* Text section
= Beginning of Section =
Lunenberg and Irby (2008) completed a masterly work about successful dissertation writing and, in chapter two of this work, they mention the key factors in choosing a dissertation adviser. The most important two factors they mention are:
- Accessibility
- Feedback turnaround times
Too many doctoral students fail to take these factors into account when choosing their dissertation adviser even though these two things are the most common source of complaints regarding dissertation advisers.
You must make sure your potential dissertation adviser satisfies these two criteria and that you are clear about whether your potential candidate will satisfy your expectations in these areas. You should also ask colleagues about the dependability of the candidate in the aforementioned areas to make sure you are choosing a suitable candidate that will give a realistic amount of his or her time to hear you out and attend to your dissertation needs (to the extent appropriate for a doctoral student).
2nd Law of PhD Failure – Expecting Dissertation Hand-holding from your Peers
Too many new doctoral students hold mistaken expectations of what they will find in postgraduate school and among these mistaken assumptions is expecting lots of help and hand-holding. As a doctoral student, you should clearly understand that you must take charge of your own doctoral program.
Although you should get help from your dissertation supervisor, chair, and committee members at certain times, you are the person that will make it happen. For example, there will be no one to remind you of certain courses you should enroll in, or particular forms you need to complete by a certain deadline. Only you are responsible for engraving your intellectual path. And under no circumstances should you ever expect your dissertation supervisor, or anyone else for that matter, in holding your hand and telling you which literature to read, which journals to subscribe to, which peer groups and seminars to attend, or which grants and funding to apply for.
While you should seek help and guidance, you should not expect this help to come, and you must develop an independent and persevering mindset in doctoral school, or else you risk a huge disappointment.
3rd Law of PhD Failure – Choosing too Broad a Dissertation Topic
Doctoral students should understand that when it comes to doctoral school and acquiring that PhD, the dissertation is everything. Because most doctoral students understand this, they unfortunately bring with them the mistaken impression that their dissertation should include everything, cover everything, and attack the topic from every conceivable angle using a variety of different research methodologies.
This mindset and mistaken assumption is absolutely wrong. You must narrow down your research topic and zone in on a particular area. Too many doctoral students end up having a broad research topic and realize too late that they have bit off way more than they could chew and taken on much more than they have anticipated.
= End of Section =
* Exercise data
= Beginning of Section =
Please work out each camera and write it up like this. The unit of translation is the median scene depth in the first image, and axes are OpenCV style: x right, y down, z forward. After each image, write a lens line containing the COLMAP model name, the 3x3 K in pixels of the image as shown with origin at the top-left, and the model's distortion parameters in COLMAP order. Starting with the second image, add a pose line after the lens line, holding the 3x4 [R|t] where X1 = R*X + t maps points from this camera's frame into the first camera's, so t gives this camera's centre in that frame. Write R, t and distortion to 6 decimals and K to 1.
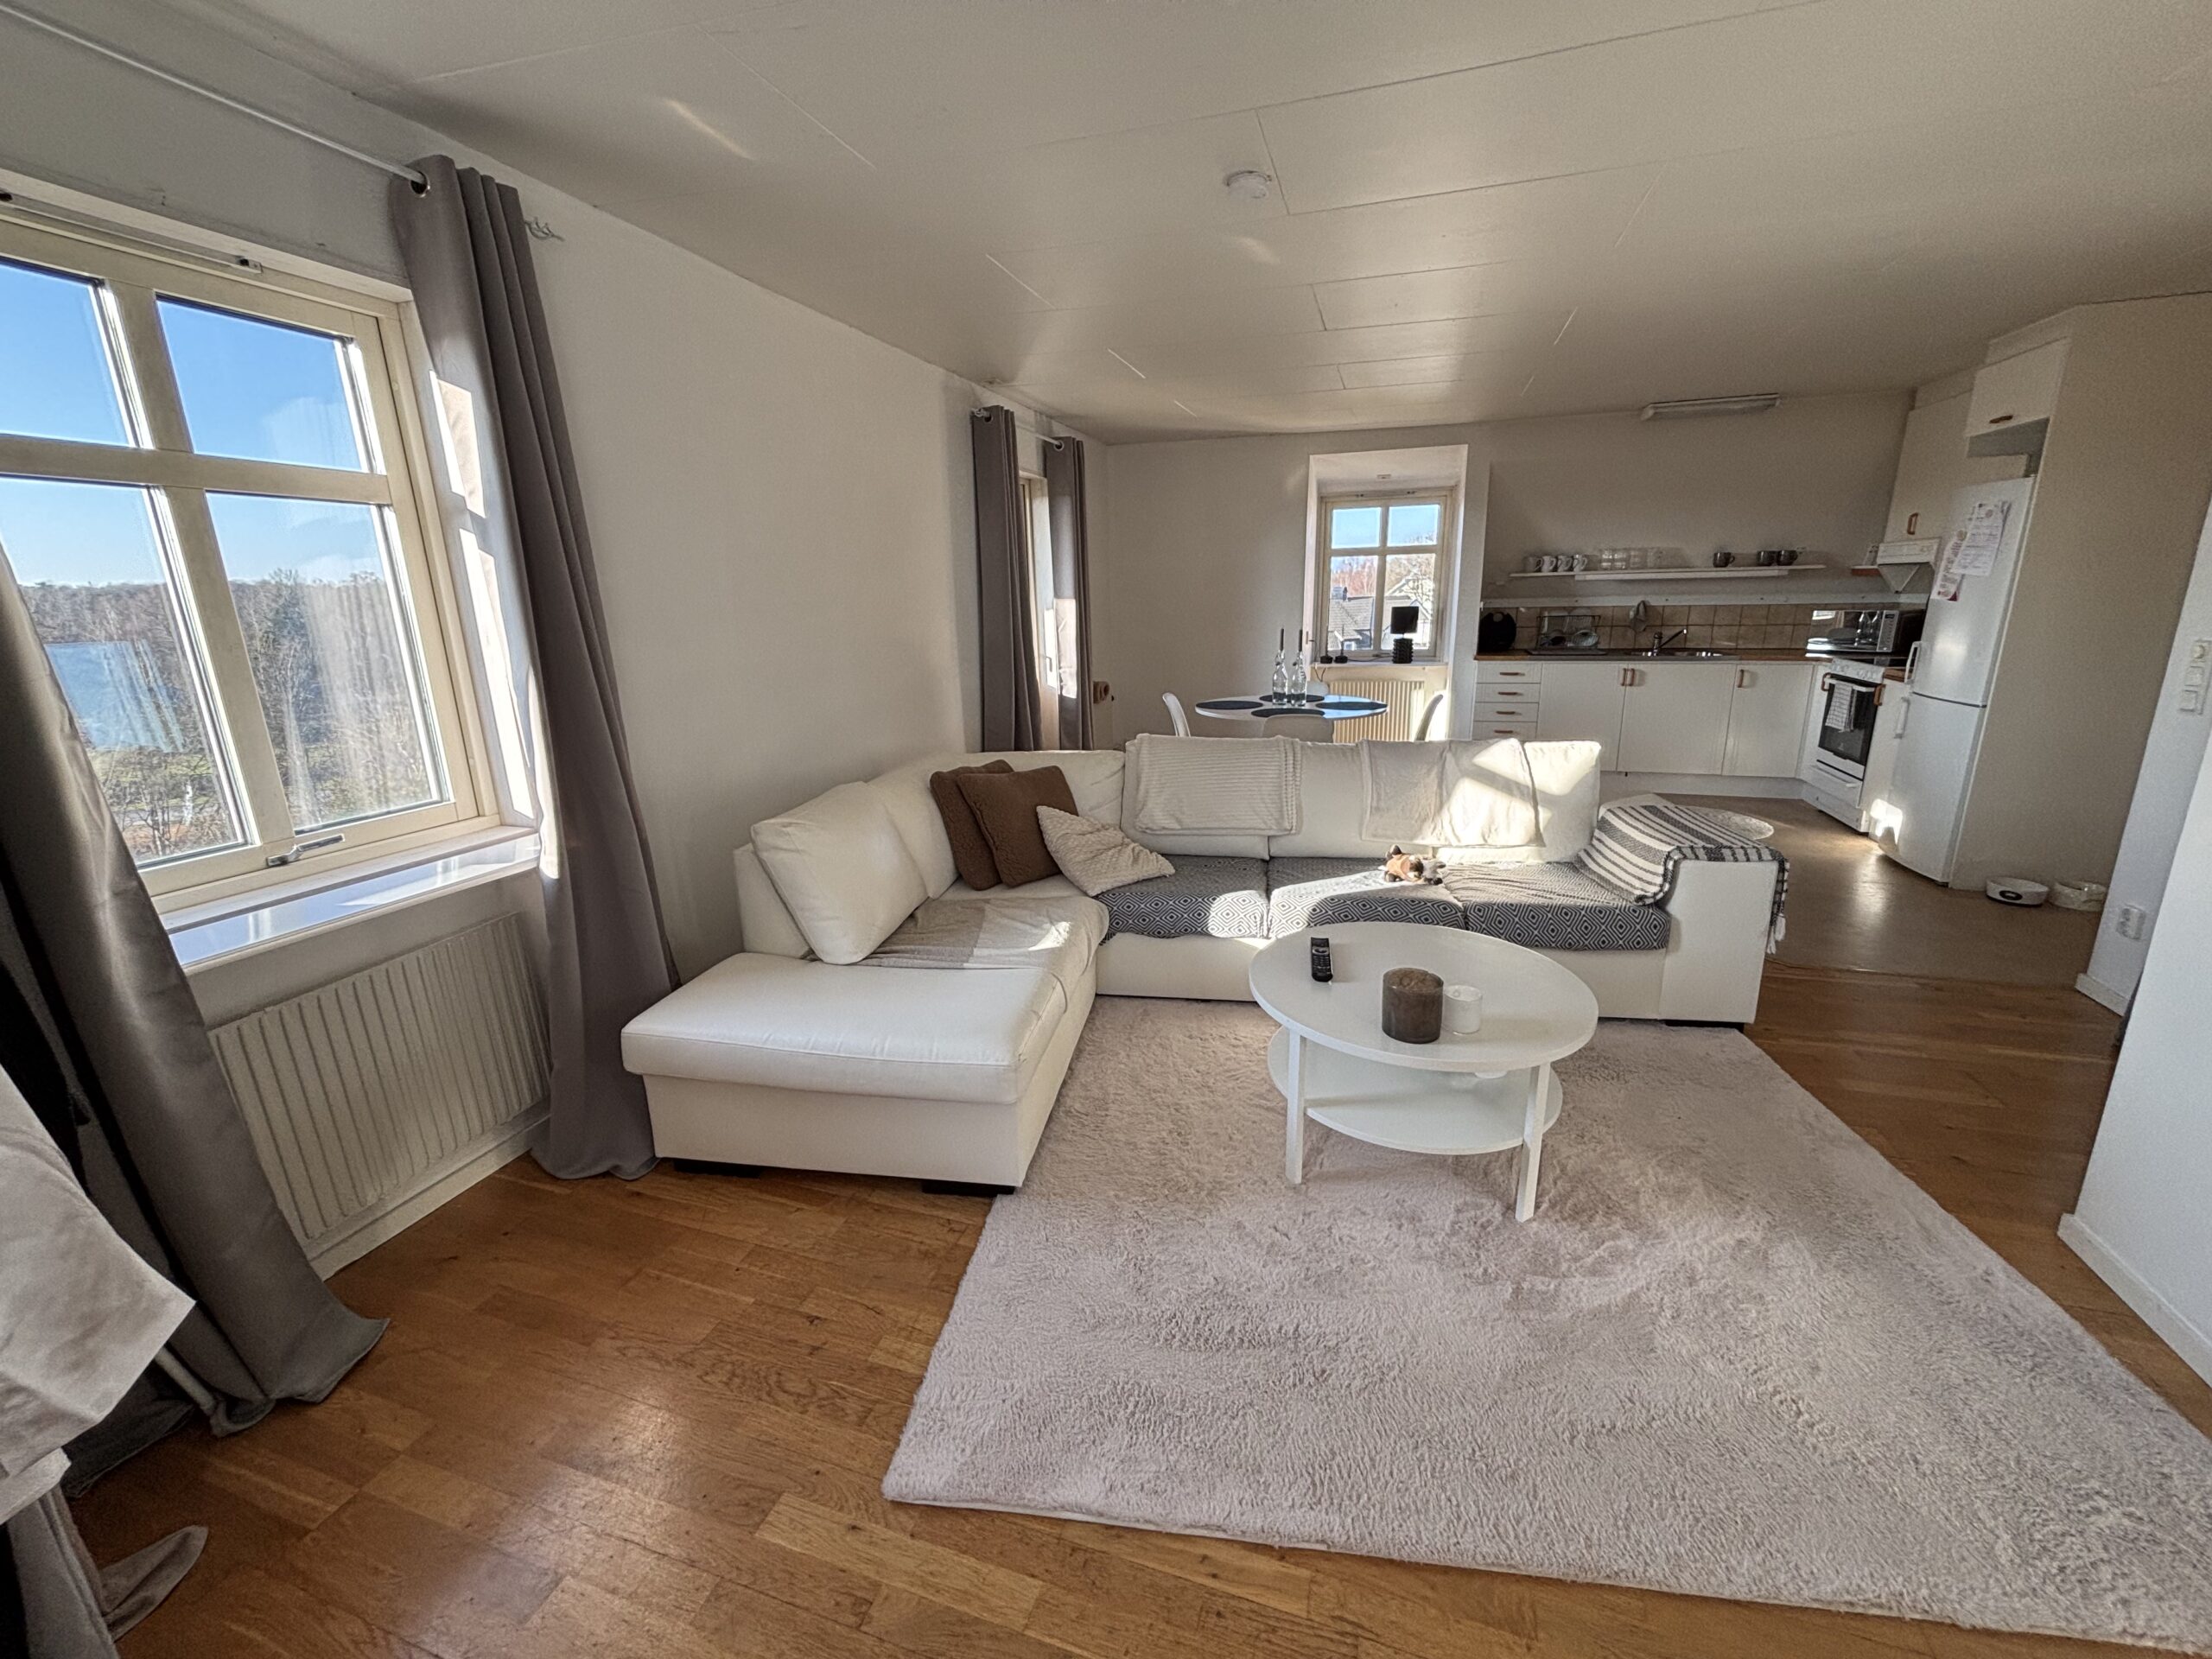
lens RADIAL K [[887.1, 0, 1109.7], [0, 887.1, 825.7], [0, 0, 1]] dist [-0.002197, 0.000386]
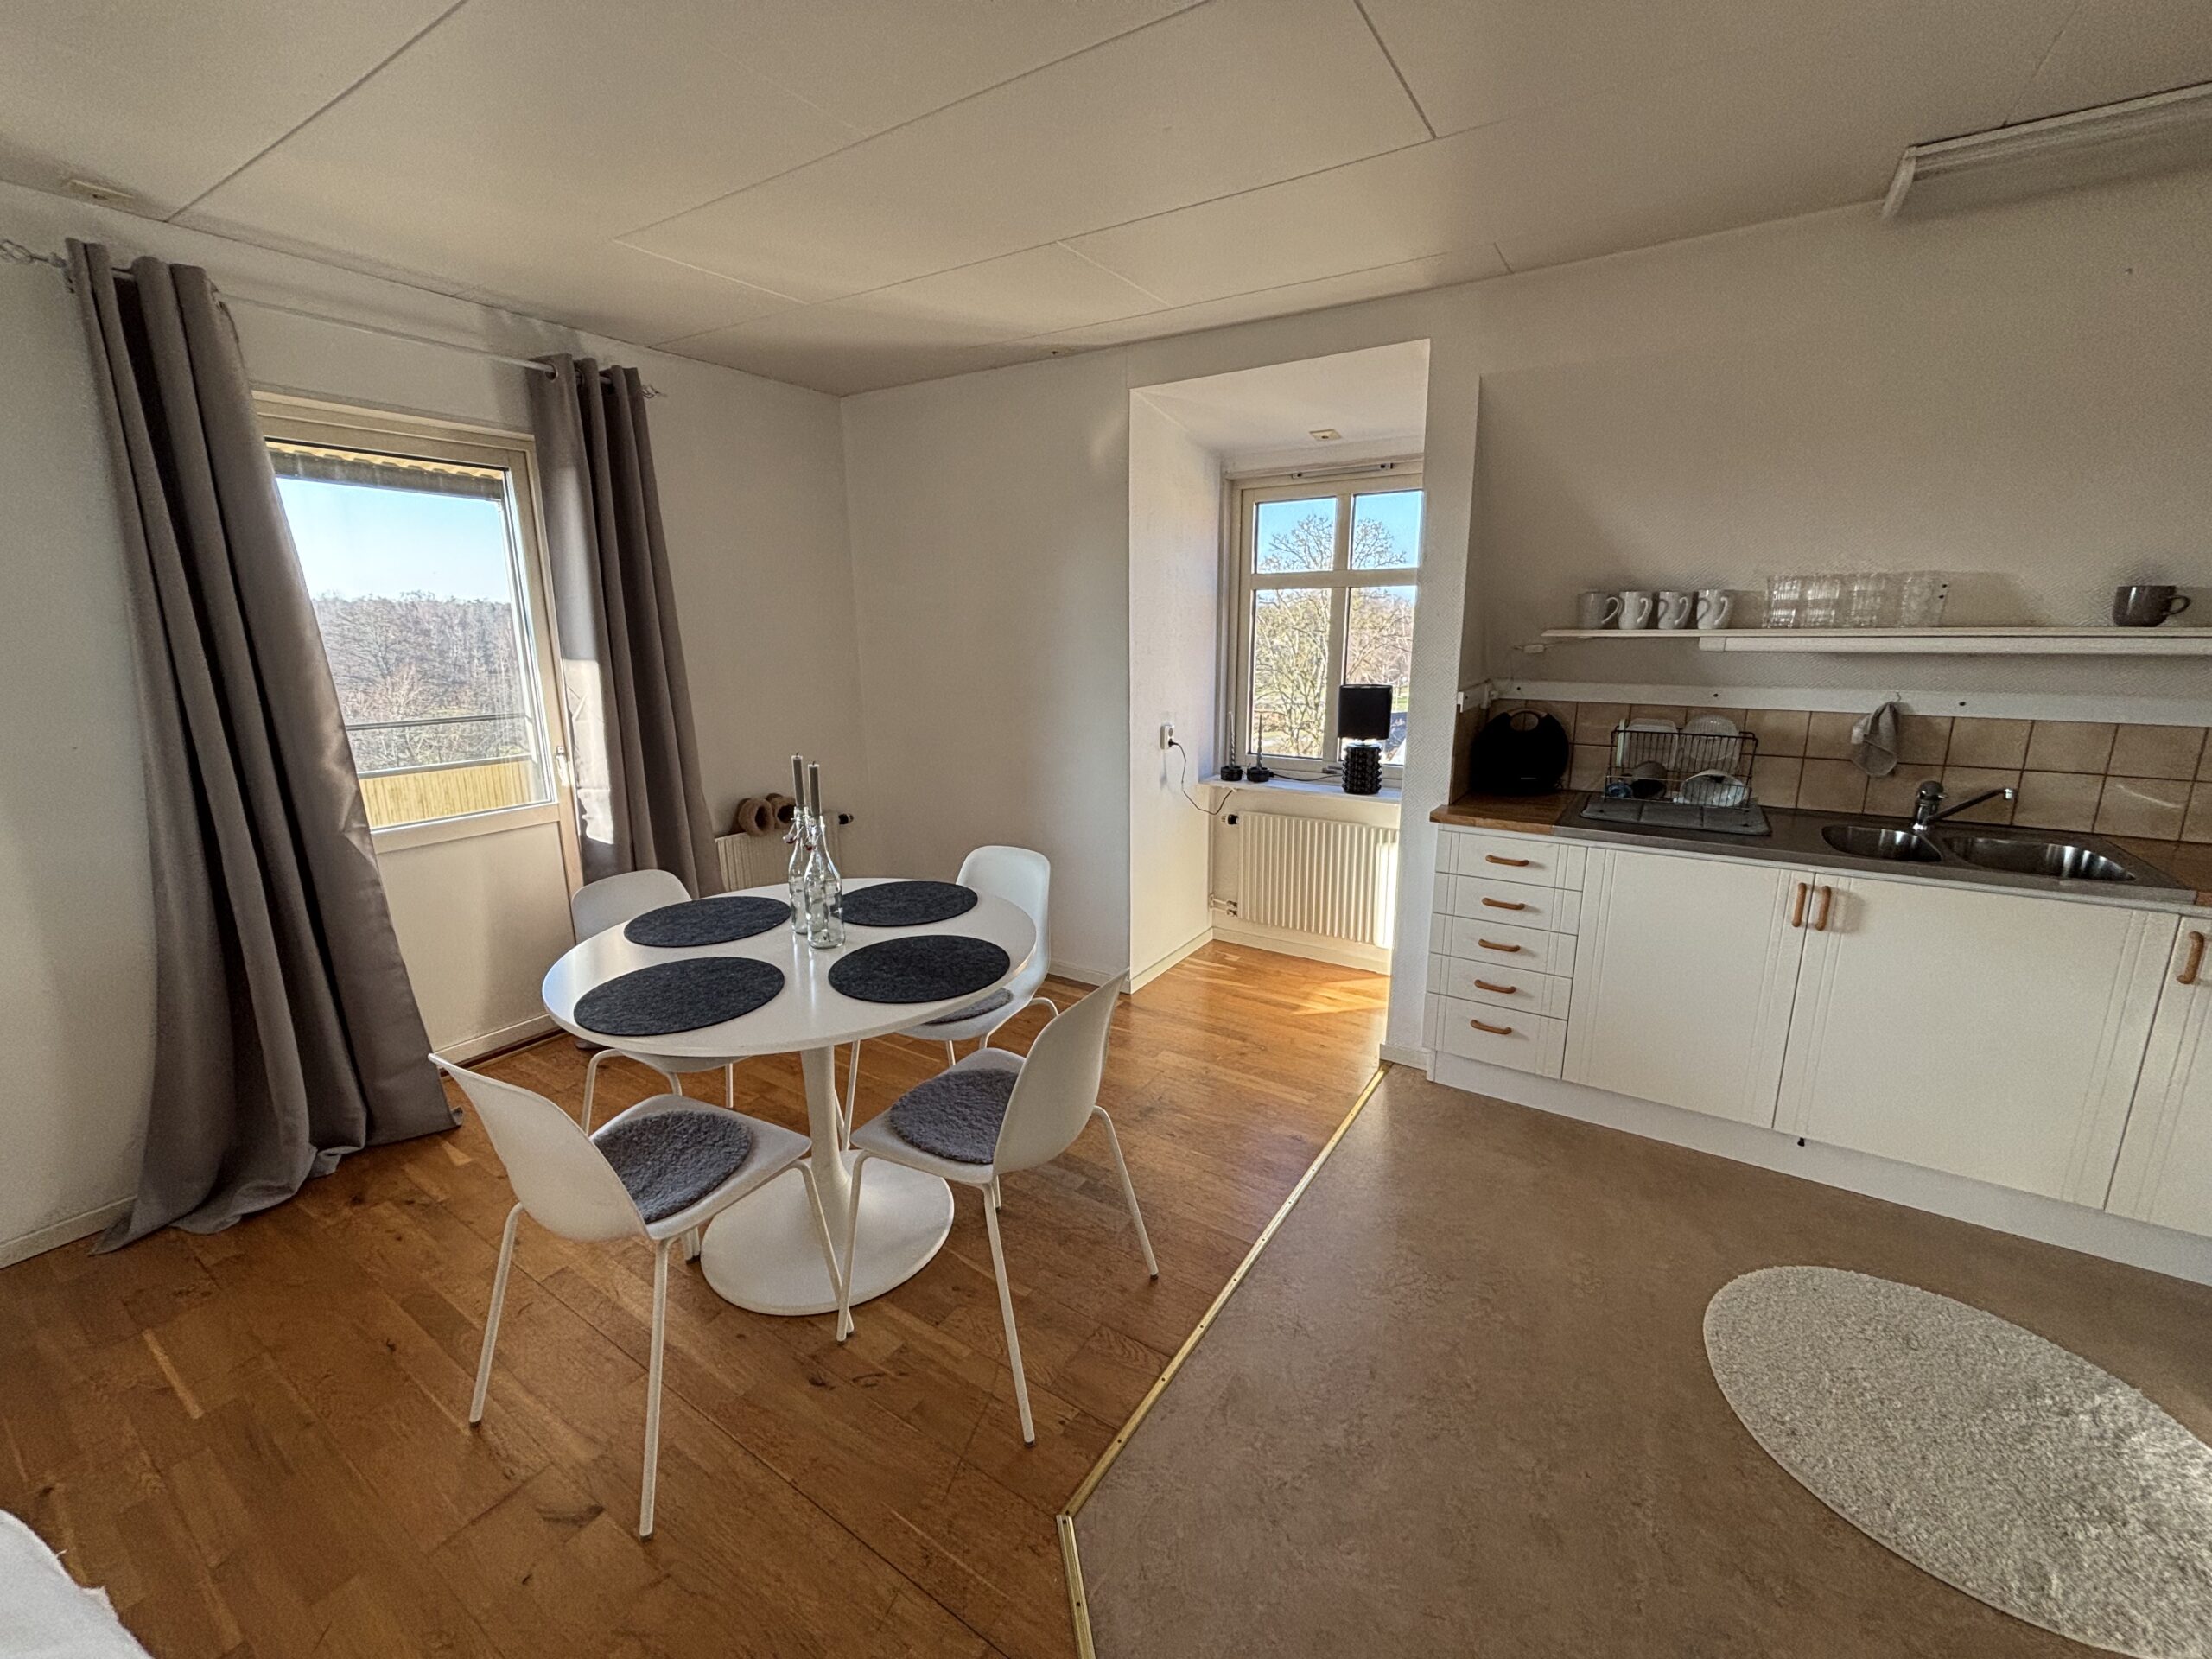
lens RADIAL K [[887.1, 0, 1104.7], [0, 887.1, 830.1], [0, 0, 1]] dist [-0.002197, 0.000386]
pose [[0.963727, 0.078351, -0.255129, 0.367031], [-0.085637, 0.996172, -0.017558, -0.159945], [0.252777, 0.038769, 0.966748, 0.526192]]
= End of Section =
* Task list
1 – Summarize the text on PhD failure in two sentences.
2 – According to the text on PhD failure, what should a doctoral student never expect a supervisor or anyone else to tell them? List every item given.
3 – In the text on PhD failure, what two factors do Lunenberg and Irby (2008) name as the most important in choosing a dissertation adviser?

* Task responses
1 – Doctoral students often overlook accessibility and feedback turnaround times when choosing a dissertation adviser, even though Lunenberg and Irby (2008) name these as the two most important factors. Students must also take charge of their own doctoral program instead of expecting hand-holding, and they must narrow their dissertation topic rather than try to cover everything.

2 –
- Which literature to read
- Which journals to subscribe to
- Which peer groups and seminars to attend
- Which grants and funding to apply for

3 – Accessibility and feedback turnaround times.